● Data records
################

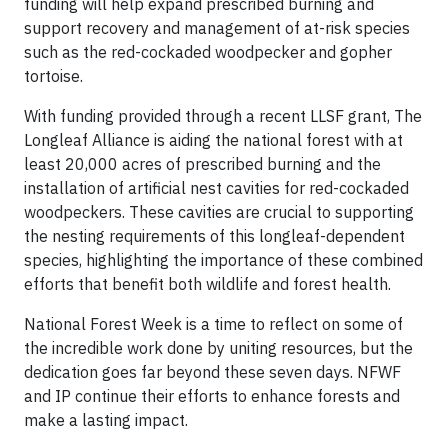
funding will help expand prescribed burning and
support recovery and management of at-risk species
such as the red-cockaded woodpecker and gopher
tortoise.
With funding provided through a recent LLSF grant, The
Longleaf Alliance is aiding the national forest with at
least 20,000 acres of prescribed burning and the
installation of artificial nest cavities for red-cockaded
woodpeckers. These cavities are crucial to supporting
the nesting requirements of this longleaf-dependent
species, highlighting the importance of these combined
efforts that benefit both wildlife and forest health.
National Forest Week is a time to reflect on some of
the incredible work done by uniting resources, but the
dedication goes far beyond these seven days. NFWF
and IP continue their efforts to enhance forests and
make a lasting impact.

################

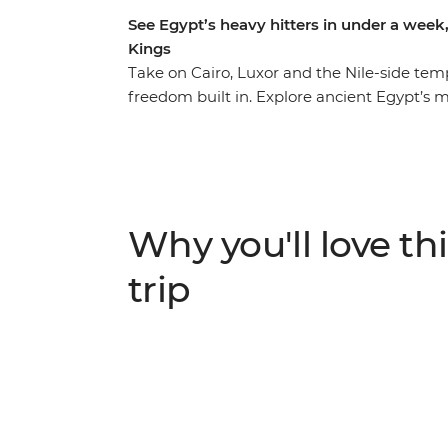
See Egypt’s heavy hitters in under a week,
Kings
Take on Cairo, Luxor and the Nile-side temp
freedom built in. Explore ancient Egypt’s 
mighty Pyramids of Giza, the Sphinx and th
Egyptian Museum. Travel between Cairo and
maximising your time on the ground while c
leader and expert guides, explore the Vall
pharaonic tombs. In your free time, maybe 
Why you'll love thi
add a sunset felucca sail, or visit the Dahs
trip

################

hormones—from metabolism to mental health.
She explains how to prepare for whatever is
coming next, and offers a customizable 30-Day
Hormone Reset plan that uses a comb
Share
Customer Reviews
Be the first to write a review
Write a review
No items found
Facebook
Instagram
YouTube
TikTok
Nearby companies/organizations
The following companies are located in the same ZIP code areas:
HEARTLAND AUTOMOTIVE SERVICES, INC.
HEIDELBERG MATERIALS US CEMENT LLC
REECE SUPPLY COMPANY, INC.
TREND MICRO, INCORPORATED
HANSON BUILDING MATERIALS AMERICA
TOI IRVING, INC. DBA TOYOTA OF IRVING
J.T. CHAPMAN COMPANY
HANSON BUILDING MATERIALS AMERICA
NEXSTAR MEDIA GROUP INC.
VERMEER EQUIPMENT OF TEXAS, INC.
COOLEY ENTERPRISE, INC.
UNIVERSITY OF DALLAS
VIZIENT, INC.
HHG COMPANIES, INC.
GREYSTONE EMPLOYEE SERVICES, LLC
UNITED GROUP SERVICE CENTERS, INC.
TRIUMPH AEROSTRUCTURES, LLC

################

● Written task
All that should be written out is the stretch of lines above between the one holding "TREND MICRO, INCORPORATED" and the one holding "TRIUMPH AEROSTRUCTURES, LLC", inclusive, exactly as given.

● Answer for the task
TREND MICRO, INCORPORATED
HANSON BUILDING MATERIALS AMERICA
TOI IRVING, INC. DBA TOYOTA OF IRVING
J.T. CHAPMAN COMPANY
HANSON BUILDING MATERIALS AMERICA
NEXSTAR MEDIA GROUP INC.
VERMEER EQUIPMENT OF TEXAS, INC.
COOLEY ENTERPRISE, INC.
UNIVERSITY OF DALLAS
VIZIENT, INC.
HHG COMPANIES, INC.
GREYSTONE EMPLOYEE SERVICES, LLC
UNITED GROUP SERVICE CENTERS, INC.
TRIUMPH AEROSTRUCTURES, LLC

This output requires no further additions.